L'Association médicale du Québec (AMQ) explique en majeure partie cette mauvaise utilisation des fonds publics par un nombre trop élevé et non pertinent de prélèvements, d'examens, d'analyses sanguines et de traitements, mais aussi de réadmissions à l'hôpital, d'hospitalisations prolongées en raison d'une infection acquise à l'hôpital ou d'un incident évitable.
Selon le président de l'Association, le DrLaurent Marcoux, il revient aux médecins de revoir leur pratique pour diminuer le surdiagnostic, le surtraitement et non aux administrateurs et au gouvernement. «On peut dénoncer que l'appareil administratif de la santé fait défaut.
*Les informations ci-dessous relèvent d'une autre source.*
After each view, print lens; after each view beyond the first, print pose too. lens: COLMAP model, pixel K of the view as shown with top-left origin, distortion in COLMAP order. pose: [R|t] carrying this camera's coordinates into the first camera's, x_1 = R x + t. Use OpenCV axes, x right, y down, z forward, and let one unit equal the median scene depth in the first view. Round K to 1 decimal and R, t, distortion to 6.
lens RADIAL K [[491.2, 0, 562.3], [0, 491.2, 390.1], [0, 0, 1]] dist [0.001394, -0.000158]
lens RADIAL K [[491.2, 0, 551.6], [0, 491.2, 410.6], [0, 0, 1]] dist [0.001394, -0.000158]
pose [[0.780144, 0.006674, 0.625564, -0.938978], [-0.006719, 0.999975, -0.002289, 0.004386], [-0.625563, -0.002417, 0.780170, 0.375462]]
Il y en a plusieurs qui le font. Certainement qu'il y aurait du ménage à faire de ce côté pour mieux utiliser les argents publics et pour donner des meilleurs services aux patients», a-t-il commenté, hier, au Soleil, en marge d'un symposium sur le surdiagnostic.
Patients à éduquer
Les médecins ne sont pas les seuls responsables de la mauvaise utilisation des ressources. Les patients qui demandent bien souvent davantage d'examens et de traitements doivent aussi être mis à contribution. «Le patient peut être frustré si on lui refuse un examen. Il ne l'acceptera pas. Il va aller voir un autre médecin. Il faut amener le patient à comprendre pourquoi on ne fait pas telle investigation tout de suite», a dit le Dr Marcoux.
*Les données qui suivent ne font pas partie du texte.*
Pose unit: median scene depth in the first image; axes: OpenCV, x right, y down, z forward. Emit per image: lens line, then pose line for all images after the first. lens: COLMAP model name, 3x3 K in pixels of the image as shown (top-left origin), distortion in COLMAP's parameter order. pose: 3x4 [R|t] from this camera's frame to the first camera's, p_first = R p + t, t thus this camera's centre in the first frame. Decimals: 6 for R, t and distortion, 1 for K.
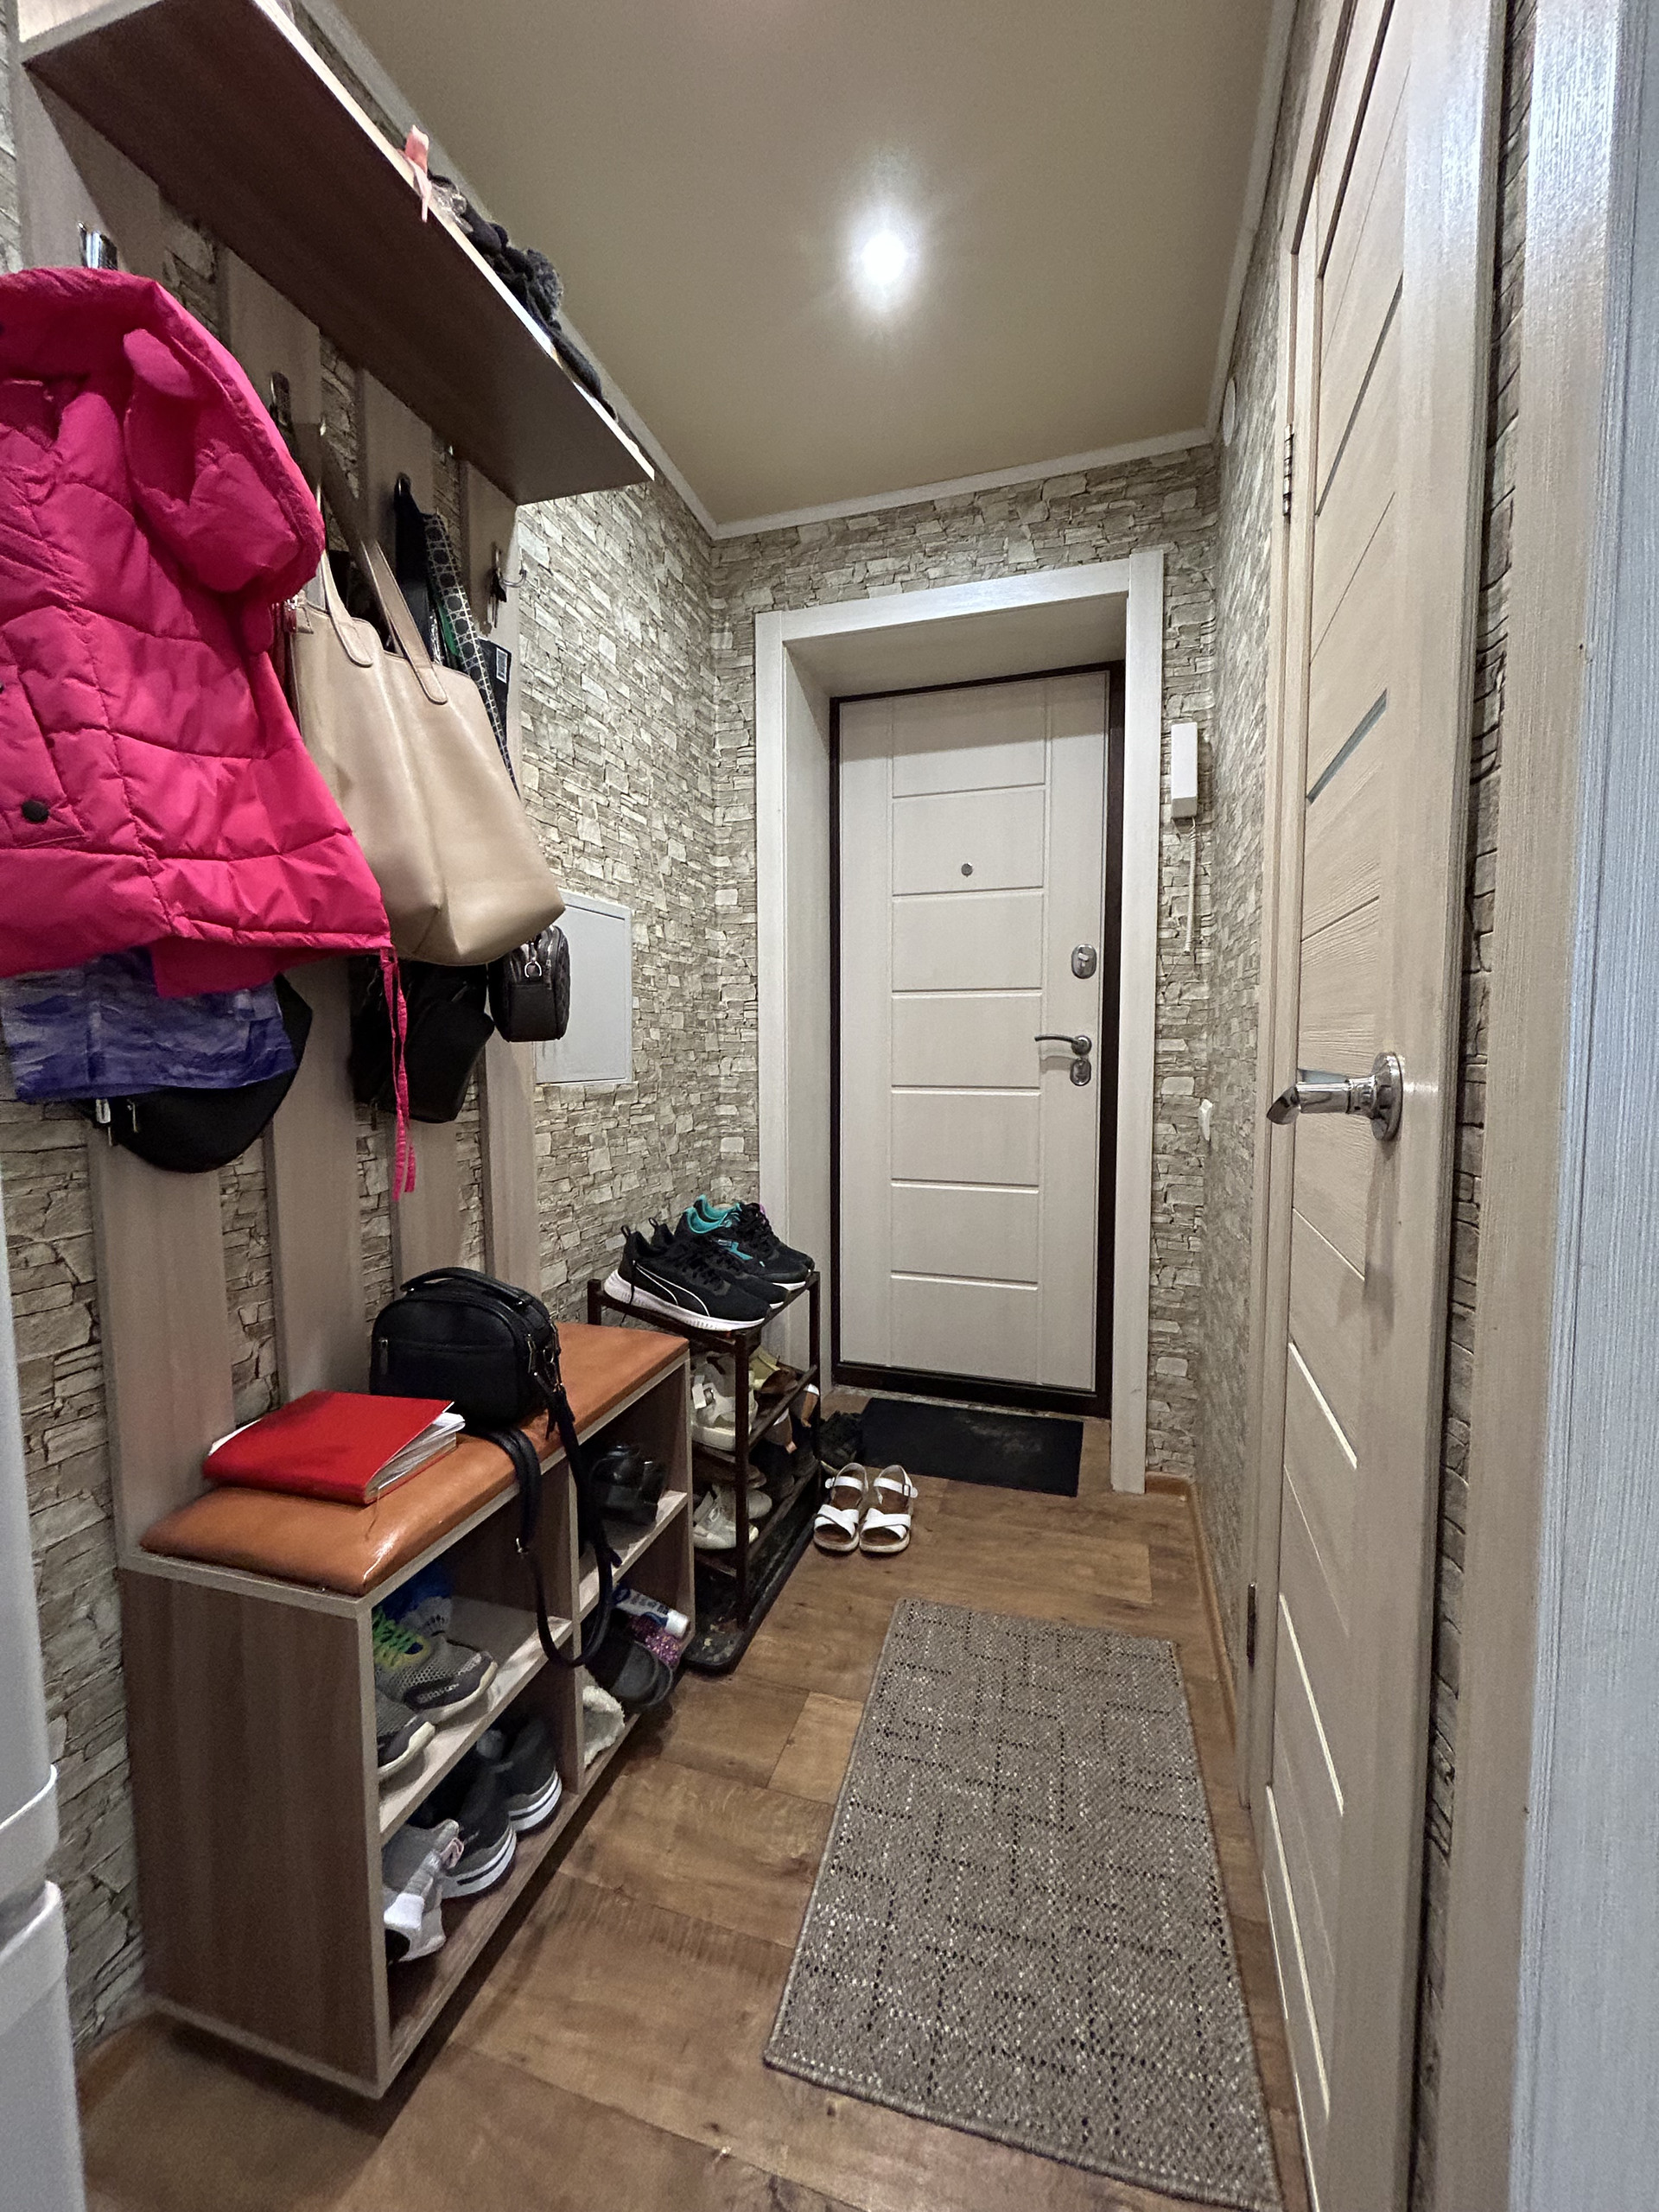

«Ne serait-ce qu'on atteindrait que la moitié du 5 milliards $ dans un avenir assez rapproché. On pourrait réallouer une partie des économies aux enfants de deux à quatre ans, par exemple, qui attendent pour des évaluations pour les troubles de comportement. C'est un sujet qui me préoccupe beaucoup», a-t-il suggéré.
Choisir avec soin
On a également profité du symposium pour lancer une nouvelle campagne de sensibilisation auprès des médecins et des patients pour revoir certaines pratiques. Le site www.choisiravecsoin.org présente une liste de 40 examens et traitements qui pourraient apporter des économies importantes.
Un des exemples de surdiagnostic est un examen de radiographie ou de résonnance magnétique pour un mal de dos. «Une personne qui a mal au dos peut avoir eu sept ou huit radiographies ou examens de résonance magnétique au cours de sa vie et ça n'a rien changé à son mal de dos. Maintenant, pour les lombalgies, on recommande de ne pas faire d'imagerie médicale avant au moins six mois à moins qu'il y ait des signes d'alarme, si la personne a des symptômes associés, a perdu du poids», a expliqué le Dr Marcoux.
En plus de coûter cher, les examens diagnostiques en trop ne sont pas sans conséquence sur les patients, a-t-il souligné. «Ils ont tous un effet de mauvaise qualité. Ils mettent le patient à risque. Il y a eu des milliers de radiations inutiles qui peuvent avoir des conséquences très fâcheuses, pas immédiatement, mais 5, 10, 15 ans après, et développer un cancer parce que le patient a été trop irradié», a ajouté le médecin.
Avec cet exemple et bien d'autres, le président de l'AMQ est persuadé qu'il ne manque pas d'argent dans le réseau de la santé au Québec contrairement à bien des affirmations. «L'argent est tout simplement mal utilisé. Les modes d'allocation des budgets sont archaïques, les mécanismes de reddition de comptes insuffisants, les outils d'évaluation de la performance quasi inexistants. Il est grand temps de cesser de se demander par quels moyens on devrait pomper plus d'argent dans notre système. On doit plutôt s'interroger sur les moyens à prendre pour en augmenter l'efficacité et l'efficience», a écrit le Dr Marcoux dans une communication précédente.